5 a Whalley
From Read Hall follow road round, Whalley is a couple of miles away, and easy to find the Church (behind 'Dog Inn')..
This church has a direct connection with the key character. For he, 'Judge Nowell', sat and prayed in this pew. (5 points).
The Nowell family left its mark on Whalley Church. It is not a just pew with their arms on it. It is much more grand than that. Their family – three generations of Rogers, had this marvellous pew carving called ‘St Anton’s Cage’ It is one of these Rogers who was behind the execution of the so-called ‘witches’ of Pendle.
And then there is this from Victorian History of Whalley
This Cage seems to have been the object of many troubles.
“it appears that the pew belonging to the Towneley family in right of their manor of Hapton was anciently called St Anton's Cage and that a dispute having arisen on account of sittings in the church.
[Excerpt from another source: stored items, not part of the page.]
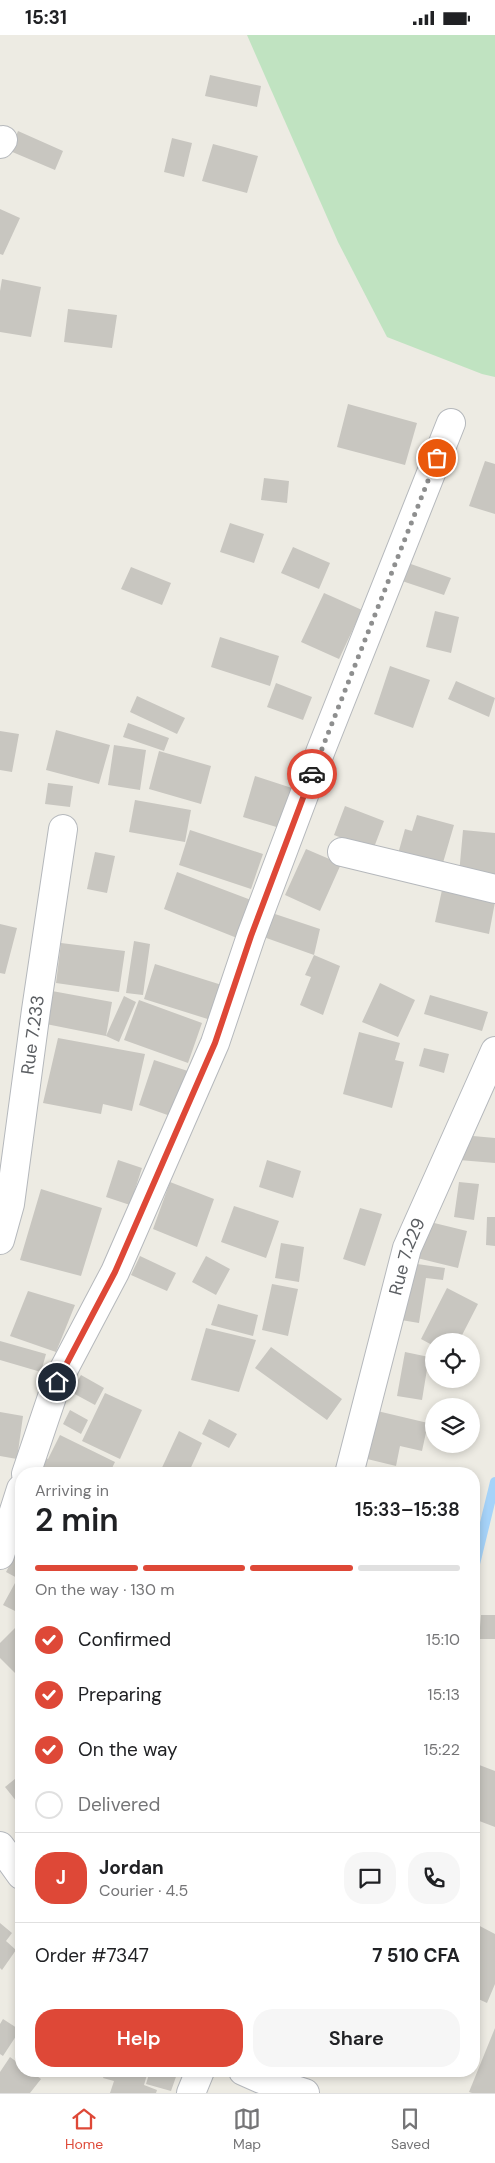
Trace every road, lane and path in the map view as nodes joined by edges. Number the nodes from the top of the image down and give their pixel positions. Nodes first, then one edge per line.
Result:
1 (450, 423) dead end
2 (64, 829) dead end
3 (342, 852) dead end
4 (495, 889) edge
5 (495, 1051) edge
6 (0, 1240) edge
7 (28, 1467) edge
8 (351, 1467) edge
9 (15, 1508) edge
10 (0, 1555) edge
11 (0, 1846) edge
12 (15, 1867) edge
13 (198, 2077) edge
14 (254, 2081) edge
15 (191, 2093) edge
16 (305, 2093) edge

1 - 7 street
2 - 6 street, Rue 7.233
3 - 4 street
5 - 8 street, Rue 7.229
9 - 10 street
11 - 12 street
13 - 15 street
14 - 16 street

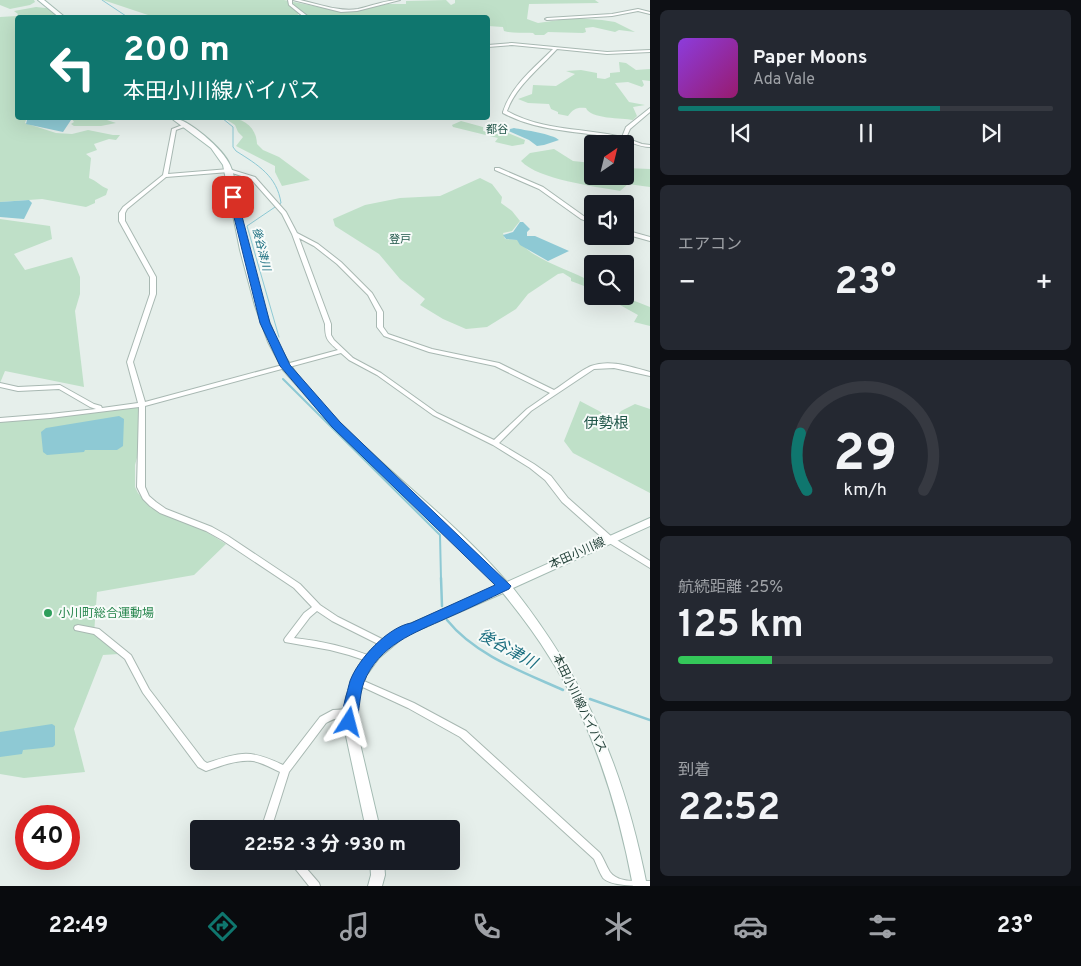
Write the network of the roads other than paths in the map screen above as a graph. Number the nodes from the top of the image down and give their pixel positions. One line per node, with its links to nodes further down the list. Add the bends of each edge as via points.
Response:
1 (41, 0): 6 (street)
2 (290, 0): 7 (street, via 290,4)
3 (295, 0): 4 (street, via 341,11)
4 (398, 0)
5 (650, 13): 8 (street, via 638,10)
6 (60, 15)
7 (304, 15)
8 (547, 19)
9 (490, 46): 10 (street, via 512,44)
10 (555, 49): 11 (street, via 607,53); 15 (street, via 515,92 504,112 547,126)
11 (650, 51)
12 (650, 109): 16 (street, via 628,128)
13 (177, 120): 14 (street, 本田小川線バイパス)
14 (185, 125): 20 (street, 本田小川線バイパス, via 213,146); 21 (street, via 174,129)
15 (605, 135)
16 (625, 135)
17 (634, 143): 18 (street)
18 (650, 146)
19 (497, 169): 22 (street, via 541,188)
20 (229, 170): 21 (street); 23 (street, via 253,178 284,213); 27 (street, 本田小川線バイパス, via 235,210 259,303 273,344)
21 (165, 176): 31 (street, via 125,208 121,216 153,277 153,294 130,362)
22 (584, 218)
23 (295, 234): 26 (street, via 328,324 328,335); 30 (street, via 340,263 370,294 380,312 380,327 386,335 431,351 497,364)
24 (634, 235): 25 (street)
25 (650, 239)
26 (342, 351): 27 (street); 34 (street, via 435,414)
27 (285, 366): 31 (street); 38 (street, 本田小川線バイパス, via 336,424)
28 (650, 374): 30 (street, via 601,365 584,372)
29 (0, 385): 32 (street, via 18,389 60,388 92,406)
30 (554, 393): 34 (street, via 529,410)
31 (142, 405): 32 (street); 39 (street, via 140,477 146,497 163,511 225,538 297,586)
32 (104, 408): 33 (street)
33 (0, 420)
34 (495, 443): 36 (street, via 548,478 565,500)
35 (650, 522): 36 (street, 本田小川線)
36 (609, 539): 37 (street); 38 (street, 本田小川線)
37 (650, 565)
38 (505, 586): 41 (street, 本田小川線, via 406,629); 52 (street, 本田小川線バイパス, via 551,646 599,740 623,805)
39 (317, 607): 41 (street); 42 (street, via 288,640 322,644)
40 (78, 628): 45 (street, via 96,631 128,657 146,690 201,764 206,767 241,756 252,756)
41 (385, 644): 42 (street, 本田小川線)
42 (370, 659): 43 (street, 本田小川線)
43 (357, 680): 44 (street, 本田小川線); 52 (street, via 438,718 463,734 597,856 608,878 618,883)
44 (349, 713): 45 (street, via 333,714 323,720); 47 (street)
45 (285, 770): 46 (street)
46 (269, 820)
47 (371, 820)
48 (302, 870): 50 (street)
49 (378, 870): 51 (street)
50 (315, 886)
51 (375, 886)
52 (643, 886)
Sir John Towneley as the principal man of the parish was sent for to decide it when it was remembered that he had made use of the following remarkable words: “My man Shuttleworth of Hacking made this form and here will I sit when
I come and my cousin Nowell may make one behind me if he please”. This is the exact relative situation of the two pews at present and my sonne Sherburne shall make one on the other side and Mr Catteral another behind him and for the residue the use shall be first come first speed and that will make the proud wives of Whalley rise betimes to come to church These words were remembered by the old clerk and were reported by another witness on the information of Mr John Crombock of Clerk Hill who had been the last agent to the abbey. The words were indeed not likely to be forgotten as they would probably occasion some mirth in the husbands and some spleen in the proud wives of Whalley” From ‘An history of the of the Parish of Whalley’
That goes on to say
Evidence of this 1830 dispute can be seen as the Cage is divided into two – each with the date on it, yet neither party ever came afterwards.
And this sort of contention goes on to this day. The Cage is clearly blocking the view of many sitting in the pews to the West; they cannot see the alter. The first question I asked was ‘Why don’t they move the Cage to the back?’ The Warden looked exasperated. .’We tried to do that, but people in Whalley were all up in arms. Despite the fact that many of these people never come to church, the Cage has stayed there.’